Incomplete vs. Insufficient FMLA Certifications
The Difference That Gets Employers Sued
A manager forwards you a medical certification and says the magic words every HR person dreads: "This isn't good enough — can we just deny it?"
Here's the trap. How you answer that question — and the word you put on the problem — decides whether you've handled the leave correctly or handed an employee a future interference claim. Because under the FMLA, "not good enough" splits into two very different categories with two very different obligations: incomplete and insufficient. Treat them as the same thing, or skip straight to denial, and you're exposed.
The distinction, in one breath
It comes down to whether the form has blanks or whether the form has fog.
- Incomplete: the certification comes back with one or more applicable entries simply not filled out. The provider left a required field blank.
- Insufficient: the entries are filled in, but the information is vague, ambiguous, or non-responsive. It's technically answered — it just doesn't actually tell you what you need to know.
"Patient may need time off occasionally" on a line asking for frequency and duration? That's not blank — it's insufficient. A frequency-and-duration line left empty entirely? That's incomplete. Same outcome on the manager's desk ("this is useless"), two different labels, and the label matters because it shapes the letter you have to send next.
What you cannot do: deny it
This is the part that trips up well-meaning HR teams. When a certification is incomplete or insufficient, you do not get to deny the leave. The regulations give the employee a chance to fix it first — and skipping that step is precisely the kind of move that turns a paperwork problem into an interference claim.
What you must do: the cure process
When you receive a certification that's incomplete or insufficient, two things are required of you:
- Tell the employee, in writing, exactly what's missing. Not "this is insufficient." Specifically: which entries are blank, or which answers are too vague and what would make them clear. Vagueness on your end is its own problem — if you can't name what's wrong, you can't expect the employee to fix it.
- Give them at least seven calendar days to cure it — unless that genuinely isn't practicable despite the employee's diligent, good-faith efforts. The clock is the employee's to beat; the deficiency is theirs to fix.
And note whose job the fixing is: it's the employee's responsibility to get the corrected certification back to you. You are not obligated to chase the provider for missing information — and you should be careful about going around the employee to do it.
The mistakes that actually get employers sued
- Denying outright instead of offering the cure period.
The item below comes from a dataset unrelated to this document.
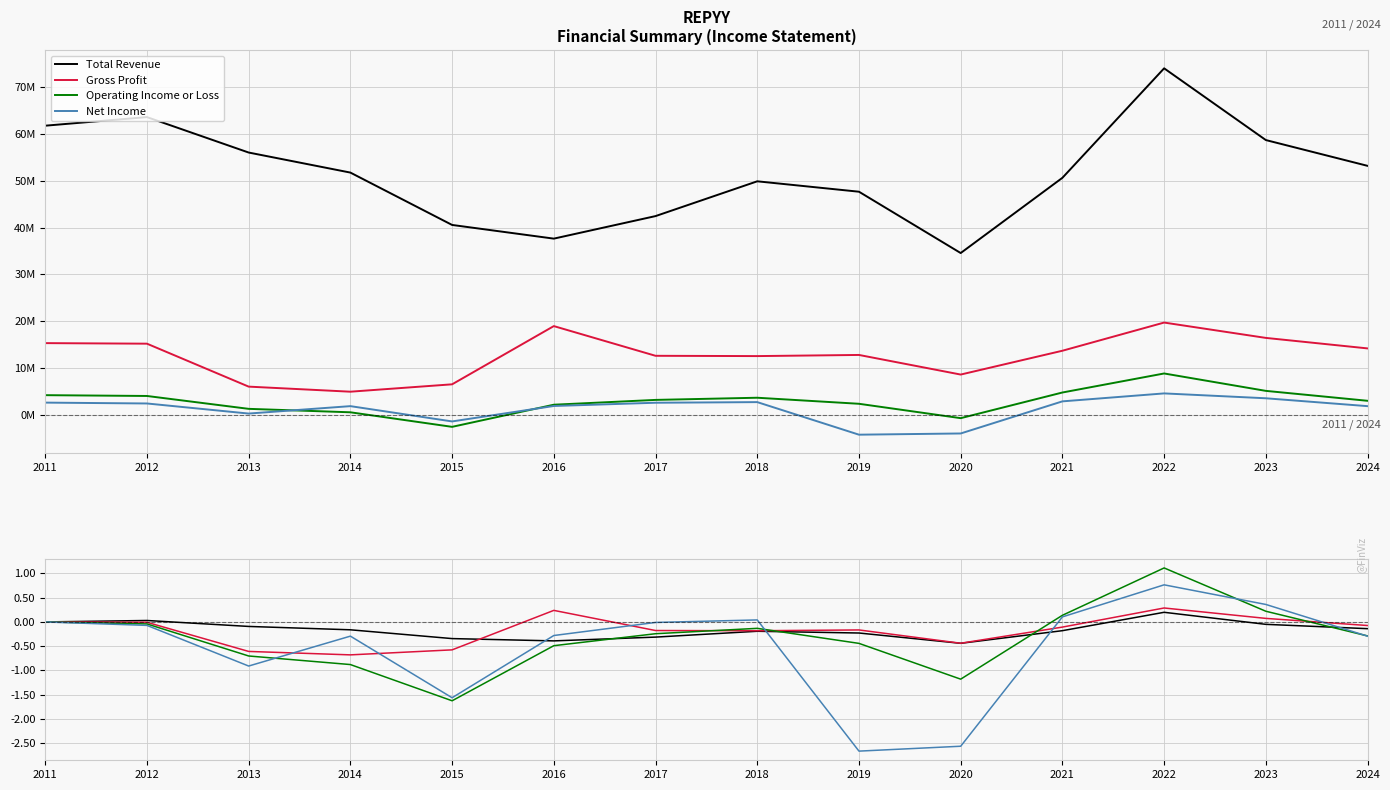

What is the difference between the highest and lowest values at 2013?

0.8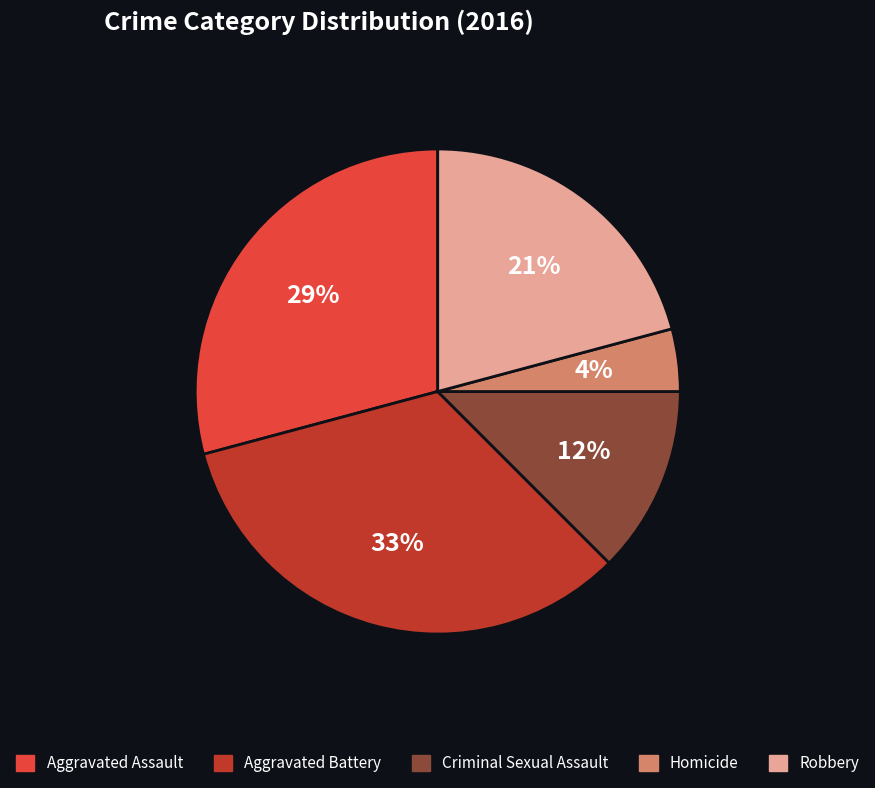

What is the ratio of the value at Homicide to the value at Robbery?

0.2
The single most common — and most expensive — version.
- Being vague about the deficiency. "Insufficient" with no specifics doesn't give the employee a real chance to cure, which undercuts the whole process.
- Demanding more than the form is allowed to ask. The cure is about completing or clarifying what's required — not expanding the inquiry into territory the FMLA doesn't permit.
- Going straight to the provider for missing information rather than routing the cure through the employee. Authentication and clarification have their own narrow rules; gathering brand-new information isn't what they're for.
The takeaway
"Not good enough" is never a denial. It's a fork: name it incomplete or insufficient, write down precisely what's missing, start the seven-day clock, and put the fix in the employee's hands. Do that, and a shaky certification is just a Tuesday. Skip it, and you've built someone else's lawsuit.